Des chercheurs nancéiens viennent de découvrir que les cellules tumorales sont non seulement caractérisées par l'accumulation de mutations somatiques au sein de leur génome, mais aussi par une fréquence particulièrement élevée d'événements de transcription infidèle de l'ADN. En conséquence, ces cellules contiennent une variété impressionnante de protéines mutantes, issues soit de l'expression de gènes mutés, soit de la transcription incorrecte de gènes pourtant intègres.
Cette découverte apporte une explication à l'extrême hétérogénéité des cancers. Elle pourrait, en outre, conduire au développement de nouvelles stratégies de diagnostic, de pronostic et de traitements antitumoraux fondées sur le ciblage des protéines mutantes produites par transcription infidèle de l'ADN.
C'est dans le cadre d'un projet fédéré par le Cancéropôle du grand Est que les chercheurs de la jeune société de biotechnologie Genclis (Vandoeuvre-lès-Nancy), en partenariat avec différents instituts de recherche de la région de Nancy, ont mis en évidence cette caractéristique inédite des cellules cancéreuses.
Les chercheurs étaient à la recherche de spécificités génétiques permettant de différencier les cellules de tumeurs du côlon des cellules saines. Dans ce but, ils ont analysé la séquence de fragments d'ADN complémentaires issus de cellules cancéreuses ou de cellules témoins. Les ADN complémentaires sont obtenus in vitro en procédant à la transcription inverse des ARN messagers, eux-mêmes produits in vivo par transcription directe des gènes exprimés.
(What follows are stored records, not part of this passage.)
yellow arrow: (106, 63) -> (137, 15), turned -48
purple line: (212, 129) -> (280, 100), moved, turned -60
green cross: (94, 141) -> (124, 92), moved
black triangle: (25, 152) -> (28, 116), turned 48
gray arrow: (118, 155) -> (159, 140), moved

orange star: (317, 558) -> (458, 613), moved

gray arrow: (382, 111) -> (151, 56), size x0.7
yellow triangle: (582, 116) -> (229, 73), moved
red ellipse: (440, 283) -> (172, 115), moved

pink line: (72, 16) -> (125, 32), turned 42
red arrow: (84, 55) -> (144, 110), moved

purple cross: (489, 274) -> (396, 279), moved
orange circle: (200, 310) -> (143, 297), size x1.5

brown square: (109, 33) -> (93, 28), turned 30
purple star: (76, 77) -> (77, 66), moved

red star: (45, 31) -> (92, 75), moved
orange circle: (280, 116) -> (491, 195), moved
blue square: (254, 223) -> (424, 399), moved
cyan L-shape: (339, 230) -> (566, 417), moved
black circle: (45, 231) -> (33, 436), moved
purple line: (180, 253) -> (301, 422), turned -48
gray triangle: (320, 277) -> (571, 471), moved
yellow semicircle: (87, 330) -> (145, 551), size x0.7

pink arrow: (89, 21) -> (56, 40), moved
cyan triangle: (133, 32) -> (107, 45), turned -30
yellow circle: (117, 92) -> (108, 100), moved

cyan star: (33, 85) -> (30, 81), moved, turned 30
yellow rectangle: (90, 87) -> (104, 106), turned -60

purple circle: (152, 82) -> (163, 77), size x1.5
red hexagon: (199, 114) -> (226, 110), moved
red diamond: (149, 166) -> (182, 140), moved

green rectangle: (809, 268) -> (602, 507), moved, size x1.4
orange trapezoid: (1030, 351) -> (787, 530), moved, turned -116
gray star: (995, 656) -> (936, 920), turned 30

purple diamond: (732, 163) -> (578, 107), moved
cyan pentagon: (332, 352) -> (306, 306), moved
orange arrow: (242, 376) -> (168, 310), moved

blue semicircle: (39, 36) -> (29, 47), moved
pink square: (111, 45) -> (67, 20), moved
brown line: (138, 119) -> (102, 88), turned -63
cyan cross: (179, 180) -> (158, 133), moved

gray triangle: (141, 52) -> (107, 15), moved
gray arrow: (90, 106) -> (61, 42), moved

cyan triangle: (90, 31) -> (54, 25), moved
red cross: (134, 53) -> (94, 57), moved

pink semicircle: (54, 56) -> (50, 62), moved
Les ADN complémentaires ont donc une séquence complémentaire à celle des ARN messagers, qui peut être différente de celle de l'ADN si le messager a subi un épissage ou tout autre événement post-transcriptionnel.
Des variations nucléotidiques ont été mises en évidence.
Les séquences des deux populations d'ADN complémentaires étudiées ont été comparées aux séquences de référence du génome humain. Si des variations nucléotidiques ont pu être mises en évidence dans les deux populations de molécules analysées, il est apparu qu'elles étaient beaucoup plus fréquentes dans la population des ADN complémentaires issus de cellules cancéreuses, tellement fréquentes qu'il est difficile de les expliquer par la présence de mutations de l'ADN génomique.
Par ailleurs, il est apparu que ces variations n'étaient pas aléatoires. Leur nature et leur localisation dépendent des séquences adjacentes. Et, là encore, ce phénomène ne « colle » pas avec une accumulation de mutations somatiques au niveau des gènes. Les scientifiques ont donc recherché une origine post-trancriptionnelle au phénomène. Mais la nature des changements de bases observés ne correspond pas à ceux attendus à la suite d'un processus d'édition des ARN. En conséquence, la seule explication possible est que ces variations dépendent d'un phénomène de transcription infidèle. Pour une raison qu'il reste à éclaircir, il semble que, dans les cellules tumorales, la polymérase « dérape » au niveau de certaines séquences et introduit alors des erreurs dans l'ARN messager en cours de synthèse. Ce processus conduit à la production de protéines mutantes qui pourraient jouer un rôle dans la progression tumorale ou tout du moins servir de marqueur biologique utile au diagnostic et à la classification des tumeurs.
M. Brulliard, « Proc Natl Acad Sci USA », édition en ligne avancée.